> _What this task involves_:
Print everything in the data below from the line containing "capture.png --format_sample 3h47" down to the end of the data, both ends included, keeping each line identical and omitting the pictures.

> _Data for processing_:
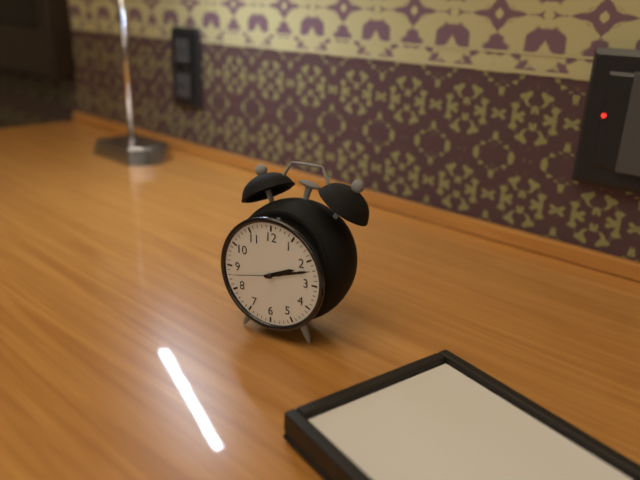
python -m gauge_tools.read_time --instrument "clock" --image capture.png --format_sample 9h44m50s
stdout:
2h12m43s
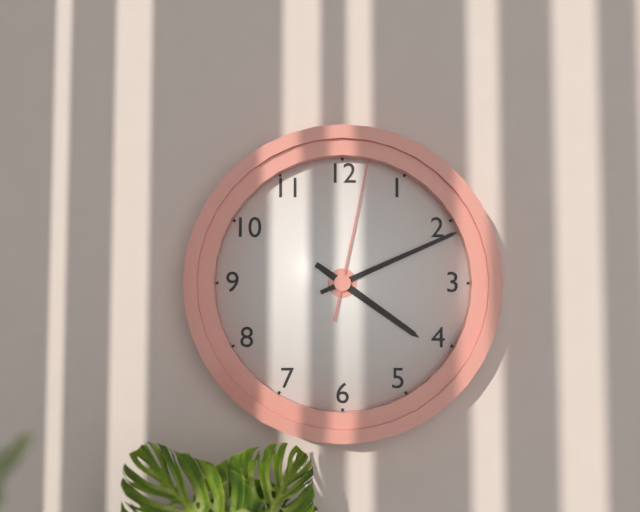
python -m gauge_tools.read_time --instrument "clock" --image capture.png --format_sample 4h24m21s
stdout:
4h11m02s
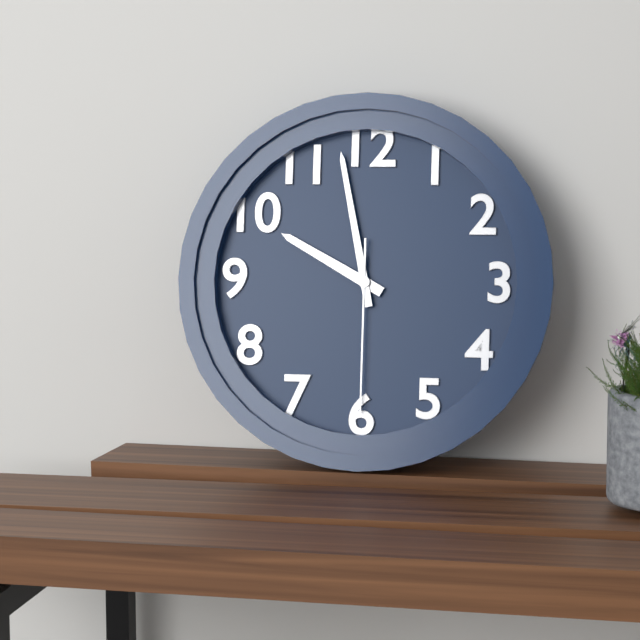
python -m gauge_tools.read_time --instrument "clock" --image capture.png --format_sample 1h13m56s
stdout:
9h58m30s
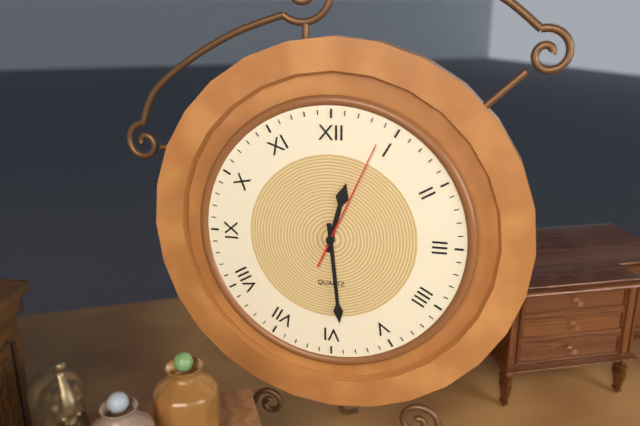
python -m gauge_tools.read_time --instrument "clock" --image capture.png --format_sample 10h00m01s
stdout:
12h29m04s
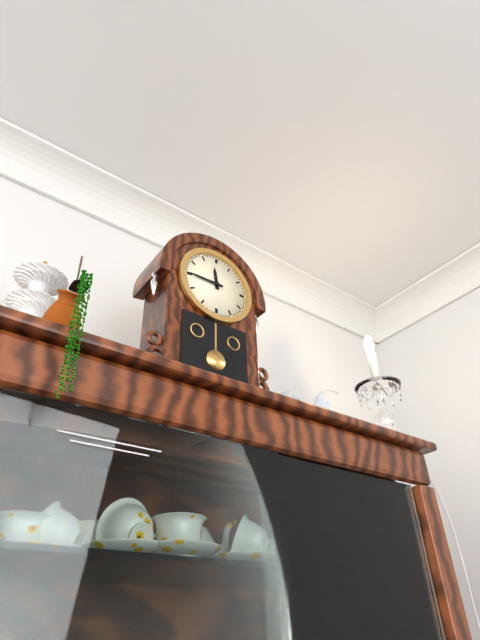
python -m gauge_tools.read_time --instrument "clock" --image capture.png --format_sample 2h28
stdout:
11h45
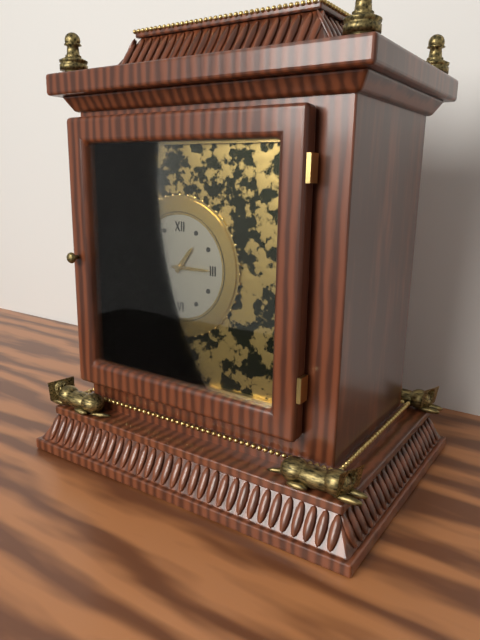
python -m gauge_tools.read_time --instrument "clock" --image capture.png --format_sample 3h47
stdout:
1h15
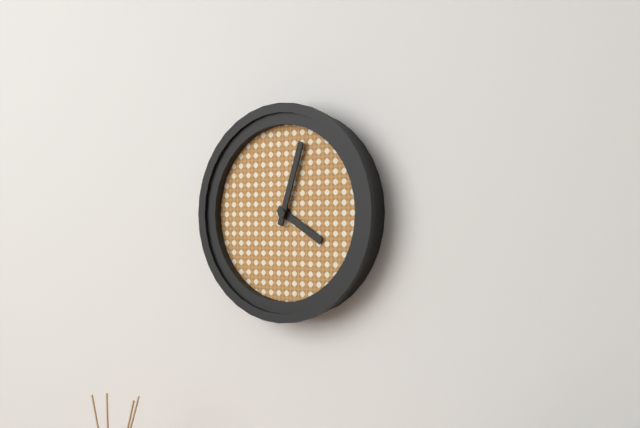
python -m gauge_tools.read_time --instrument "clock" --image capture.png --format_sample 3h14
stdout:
4h03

> _Answer to this task_:
python -m gauge_tools.read_time --instrument "clock" --image capture.png --format_sample 3h47
stdout:
1h15
python -m gauge_tools.read_time --instrument "clock" --image capture.png --format_sample 3h14
stdout:
4h03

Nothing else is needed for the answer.